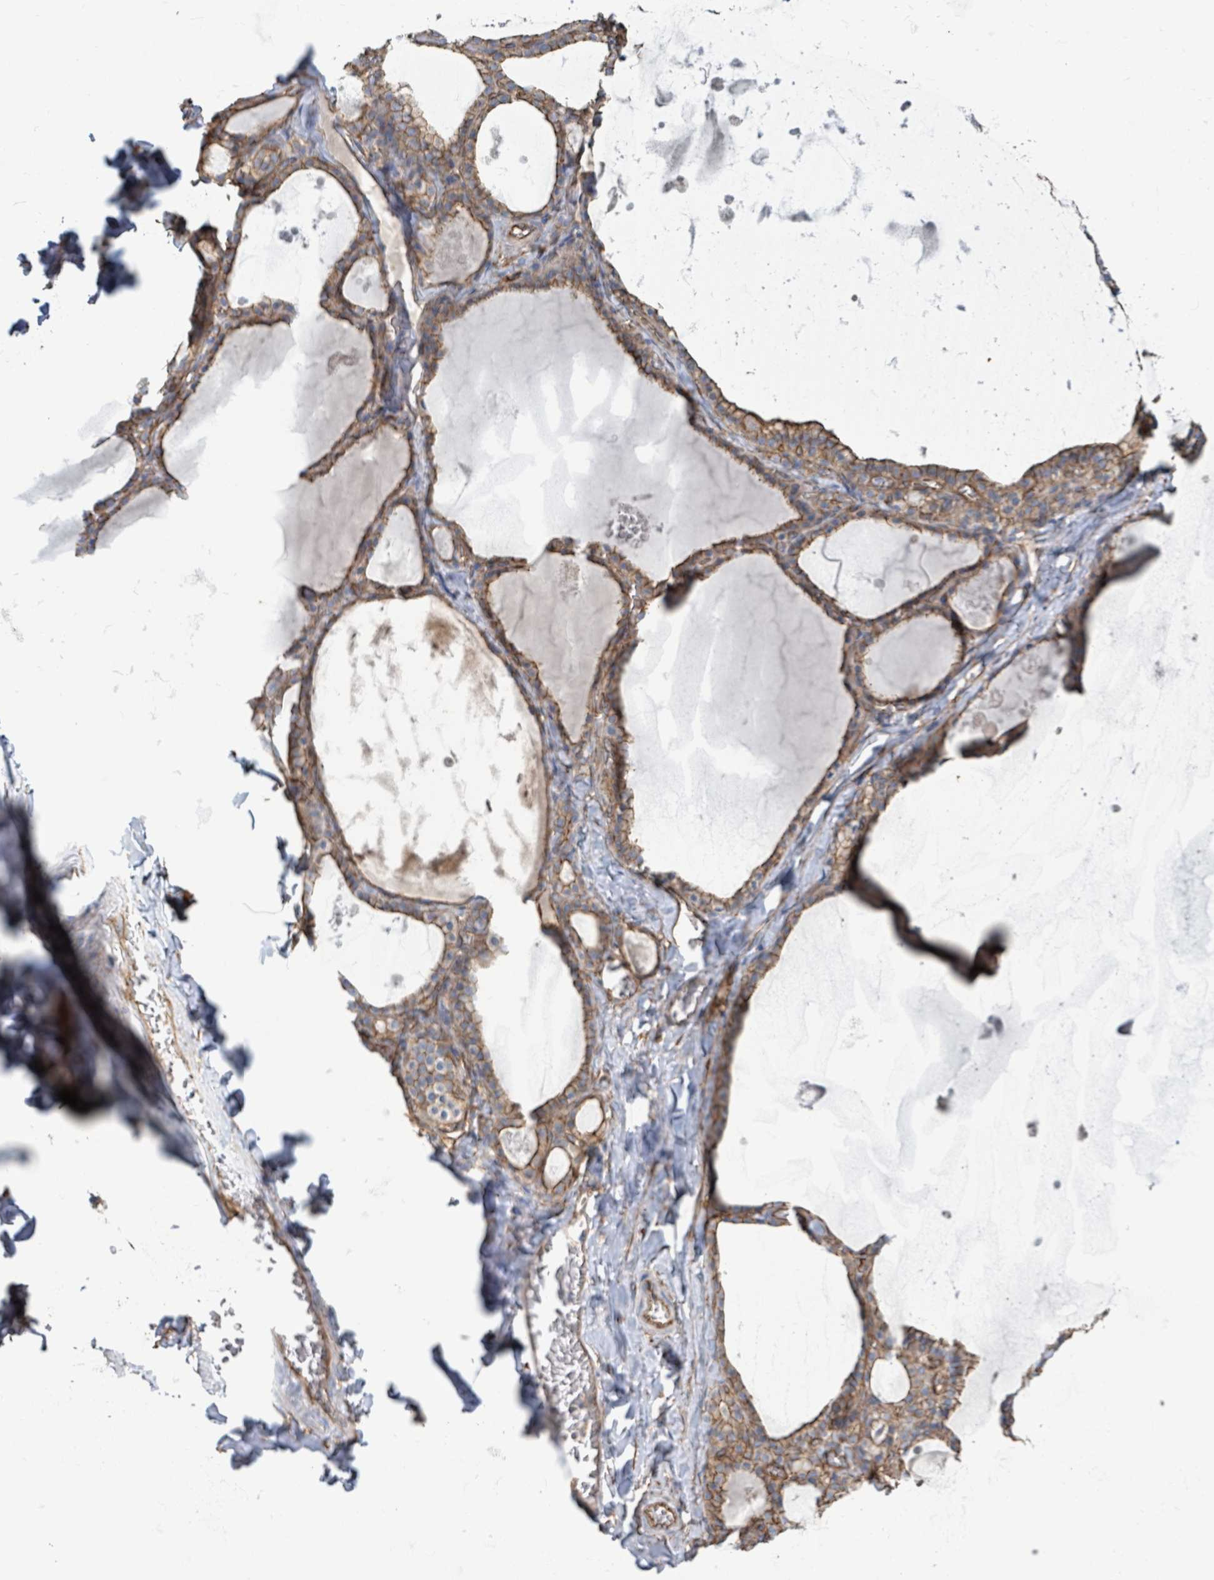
{"staining": {"intensity": "moderate", "quantity": ">75%", "location": "cytoplasmic/membranous"}, "tissue": "thyroid gland", "cell_type": "Glandular cells", "image_type": "normal", "snomed": [{"axis": "morphology", "description": "Normal tissue, NOS"}, {"axis": "topography", "description": "Thyroid gland"}], "caption": "Immunohistochemistry image of benign thyroid gland: thyroid gland stained using immunohistochemistry displays medium levels of moderate protein expression localized specifically in the cytoplasmic/membranous of glandular cells, appearing as a cytoplasmic/membranous brown color.", "gene": "LDOC1", "patient": {"sex": "male", "age": 56}}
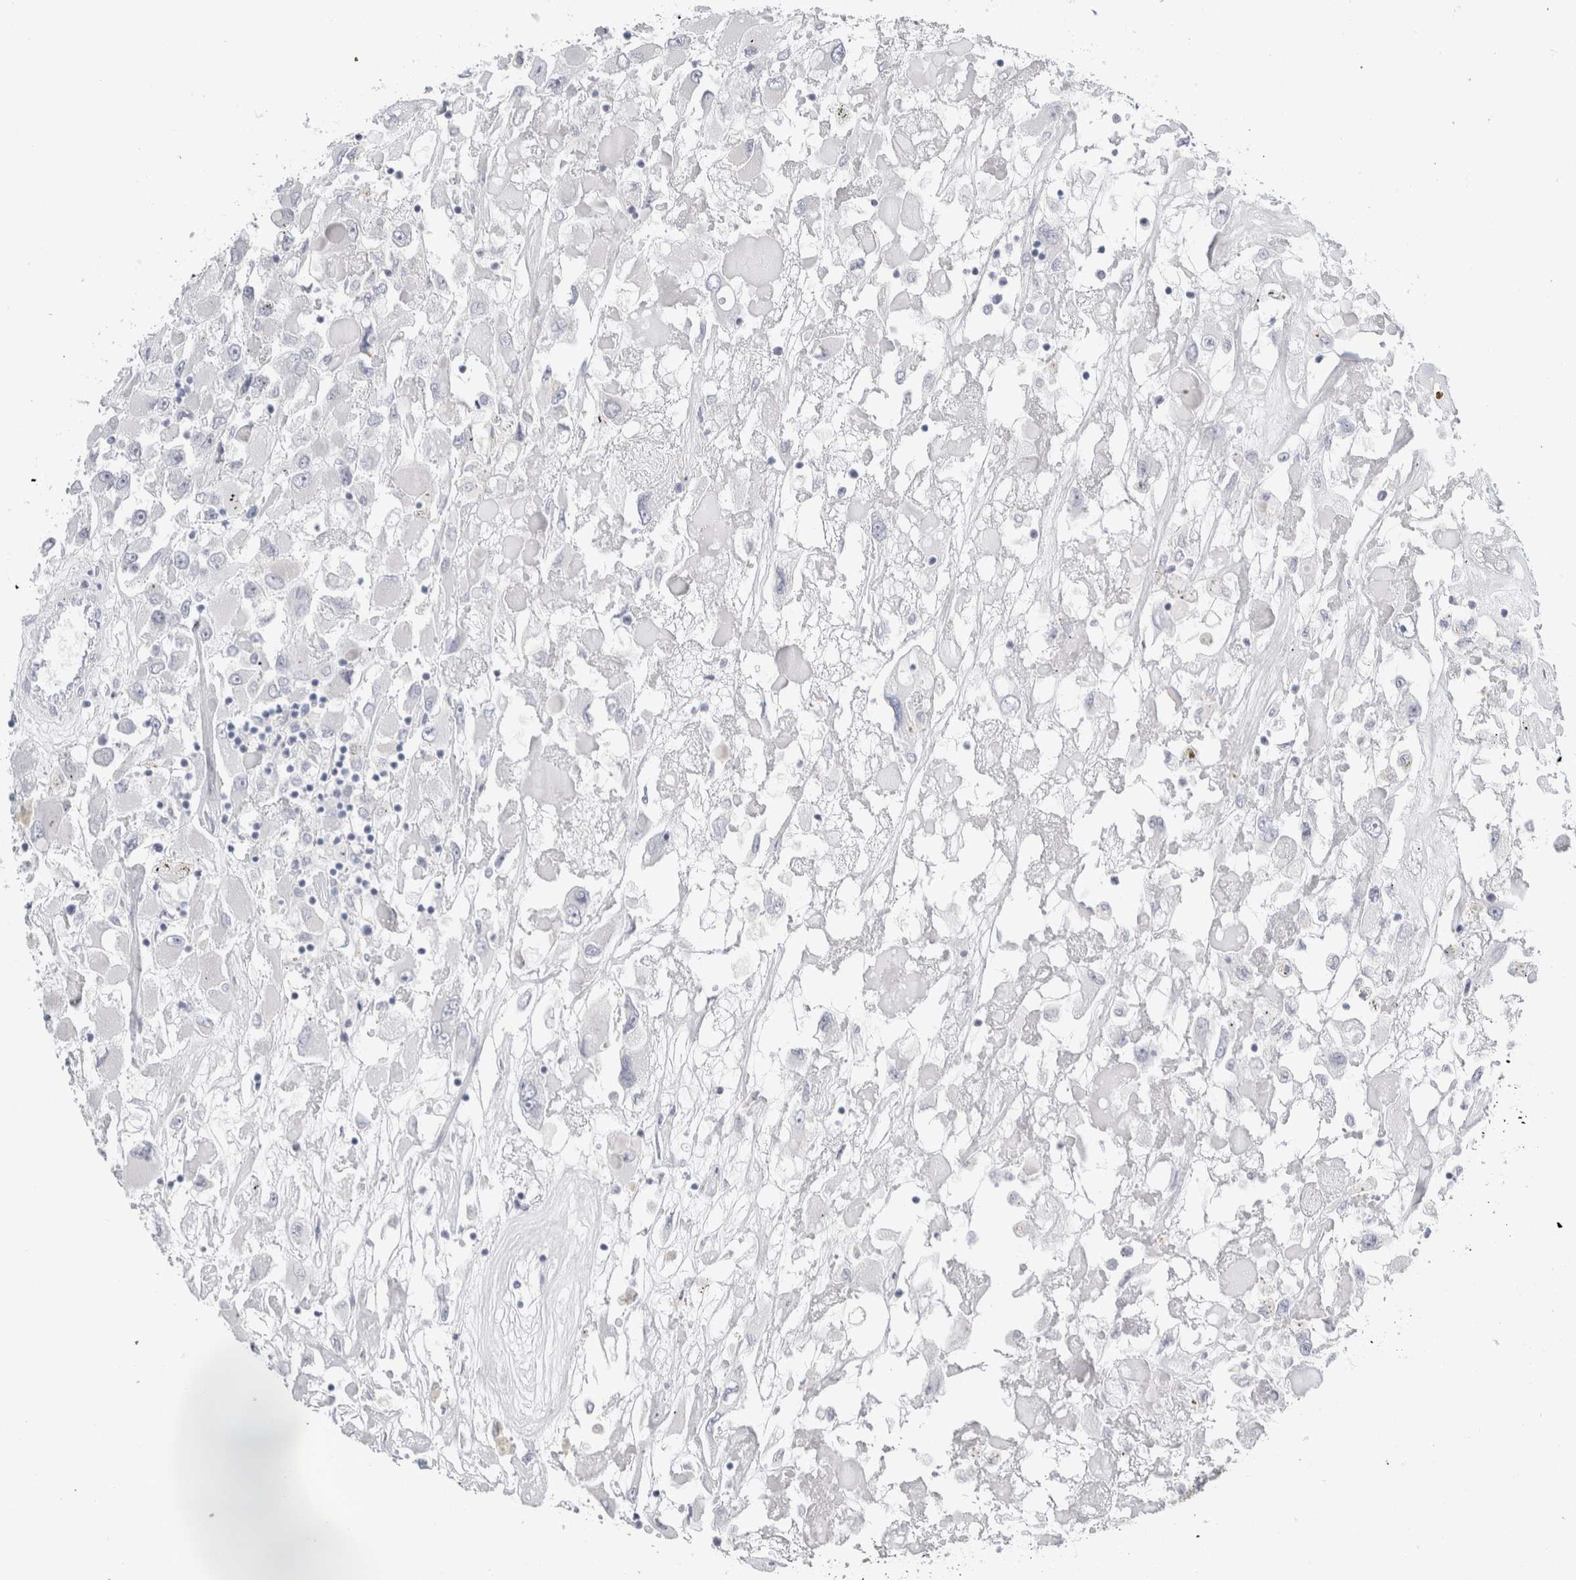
{"staining": {"intensity": "negative", "quantity": "none", "location": "none"}, "tissue": "renal cancer", "cell_type": "Tumor cells", "image_type": "cancer", "snomed": [{"axis": "morphology", "description": "Adenocarcinoma, NOS"}, {"axis": "topography", "description": "Kidney"}], "caption": "The photomicrograph reveals no staining of tumor cells in adenocarcinoma (renal).", "gene": "RPH3AL", "patient": {"sex": "female", "age": 52}}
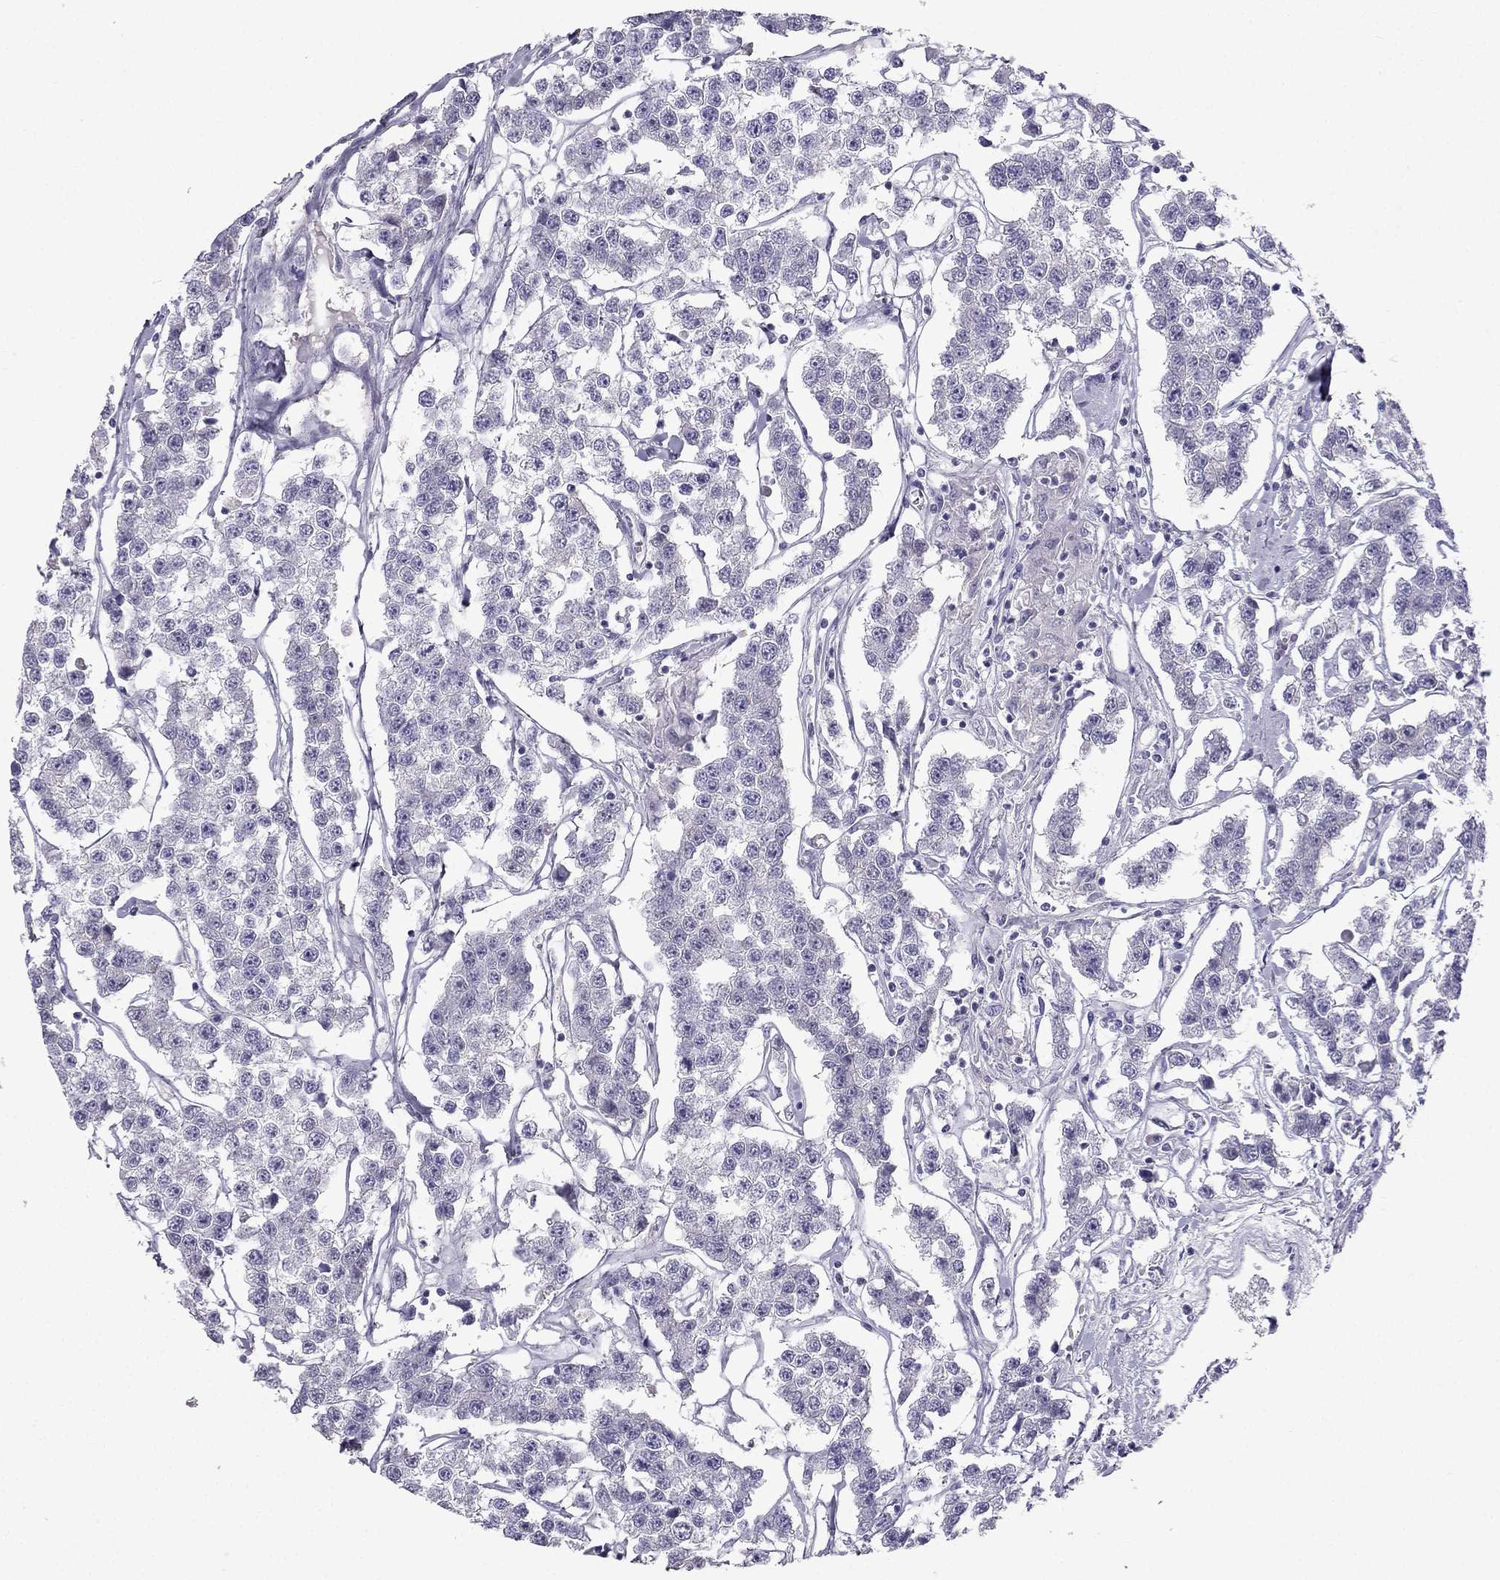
{"staining": {"intensity": "negative", "quantity": "none", "location": "none"}, "tissue": "testis cancer", "cell_type": "Tumor cells", "image_type": "cancer", "snomed": [{"axis": "morphology", "description": "Seminoma, NOS"}, {"axis": "topography", "description": "Testis"}], "caption": "IHC photomicrograph of neoplastic tissue: testis cancer stained with DAB (3,3'-diaminobenzidine) reveals no significant protein staining in tumor cells.", "gene": "LMTK3", "patient": {"sex": "male", "age": 59}}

Task statement:
Once the pictures are removed, copy the material above exactly.

Response:
{"staining": {"intensity": "moderate", "quantity": ">75%", "location": "cytoplasmic/membranous"}, "tissue": "thyroid gland", "cell_type": "Glandular cells", "image_type": "normal", "snomed": [{"axis": "morphology", "description": "Normal tissue, NOS"}, {"axis": "topography", "description": "Thyroid gland"}], "caption": "Immunohistochemistry image of benign thyroid gland: thyroid gland stained using immunohistochemistry displays medium levels of moderate protein expression localized specifically in the cytoplasmic/membranous of glandular cells, appearing as a cytoplasmic/membranous brown color.", "gene": "LDOC1", "patient": {"sex": "male", "age": 56}}
{"staining": {"intensity": "negative", "quantity": "none", "location": "none"}, "tissue": "renal cancer", "cell_type": "Tumor cells", "image_type": "cancer", "snomed": [{"axis": "morphology", "description": "Adenocarcinoma, NOS"}, {"axis": "topography", "description": "Kidney"}], "caption": "The photomicrograph reveals no staining of tumor cells in adenocarcinoma (renal).", "gene": "RPH3AL", "patient": {"sex": "female", "age": 52}}
{"staining": {"intensity": "negative", "quantity": "none", "location": "none"}, "tissue": "testis cancer", "cell_type": "Tumor cells", "image_type": "cancer", "snomed": [{"axis": "morphology", "description": "Seminoma, NOS"}, {"axis": "topography", "description": "Testis"}], "caption": "IHC photomicrograph of neoplastic tissue: testis cancer stained with DAB (3,3'-diaminobenzidine) reveals no significant protein staining in tumor cells.", "gene": "LMTK3", "patient": {"sex": "male", "age": 59}}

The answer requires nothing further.